Deprived of access to basic education and healthcare, many struggle to make a living as grown ups without the legal bond and are driven to the fringes of society, related Lawyers for Liberty executive director Eric Paulsen, who has worked on a number of cases pertaining to statelessness.
“We understand the government’s concerns but these are not people asking for naturalisation… these are helpless children whose lives are in a limbo,” he said.
The Social Welfare Department, in an emailed response, also noted the eventual problems arising from the complications faced by the children pointing out that the “situation may lead to increase in social ills”.
While the department is committed to assist families contemplating adoption, including mitigating the red tape faced when the applications for birth certification and citizenship are brought to NRD’s attention, the process is without clear guidelines.
“I was not told nor was it written anywhere that I need a police report to obtain Alaani’s birth certificate… the NRD had this event to give adoptive parents the birth certificates, to which we were invited, but Alaani wasn’t given hers because I did not file a police report stating that we had adopted her,” said Kim, whose frustration led her to write an open letter to Prime Minister Datuk Seri Najib Razak when she found out Alaani’s application was denied.
The rejection letters too, were vague. Home Ministry’s registry and association division’s chief secretary Azizi Wahab regretfully informed Kim and Martinus their applications were “unsuccessful” and that they can reapply.
“We want to re-apply or appeal, whatever they call it, but how? When we don’t know why the citizenship applications were denied in the first place. Which criteria was not fulfilled?” posed Martinus.
The United Nations Children’s Fund (Unicef) noted that MyDaftar, a campaign to address rampant statelessness among the country’s ethnic minorities prior to Election 2013, has been effective in combating problem but added that the scope of the efforts must be expanded.
“Stateless children, through no fault of their own, inherit circumstances that limit their potential: They are born, live and, unless they can resolve their situation, die as almost invisible people,” said the body, in a statement to Malay Mail Online.

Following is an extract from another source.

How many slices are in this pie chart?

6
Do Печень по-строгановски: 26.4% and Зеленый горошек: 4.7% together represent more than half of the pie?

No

Not only does statelessness exacerbate a child’s vulnerability to abuse and exploitation, it also denies a child the right to education, added Unicef.
Special Implementation Task Force on the Indian Community (SITF) chief coordinator Datuk N Sivasubramaniam, who in charge of the MyDaftar, prompted the government look into exemptions for children born into such circumstances.

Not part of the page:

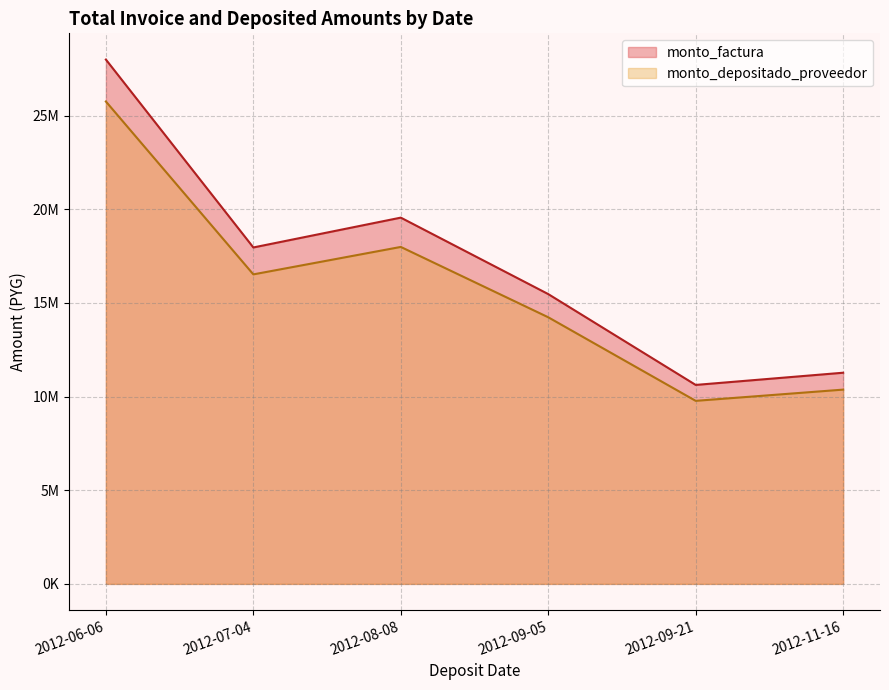

True or false: monto_depositado_proveedor and monto_factura cross at least once.

False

“We cannot continue to deny the fact in a developing country you will have abandonment of children, all developing nation face this issue,” Sivasubramaniam said in an interview. He added that the NRD through SIFT had received 9,529 applications for identification certifcates of which 4,023 were for citizenship, of which 6,590 have been resolved.
The Home Ministry reiterated the complexity of the laws to Al Jazeera stressing that adoption does not entitle one to “automatic citizenship rights”.
“Ideally, it is the responsibility of the birth mother and father to obtain citizenship by dealing with their country’s representative to avoid their child from being stateless in Malaysia.
“This is also to ensure Malaysia is not given the undue responsibility and burden of citizenship issues of foreign nationals who intentionally refuse to deal with their child’s identification documents from their country of origin,” said the ministry, in a statement to the international news agency.
For Martinus, though, the statement brings cold comfort.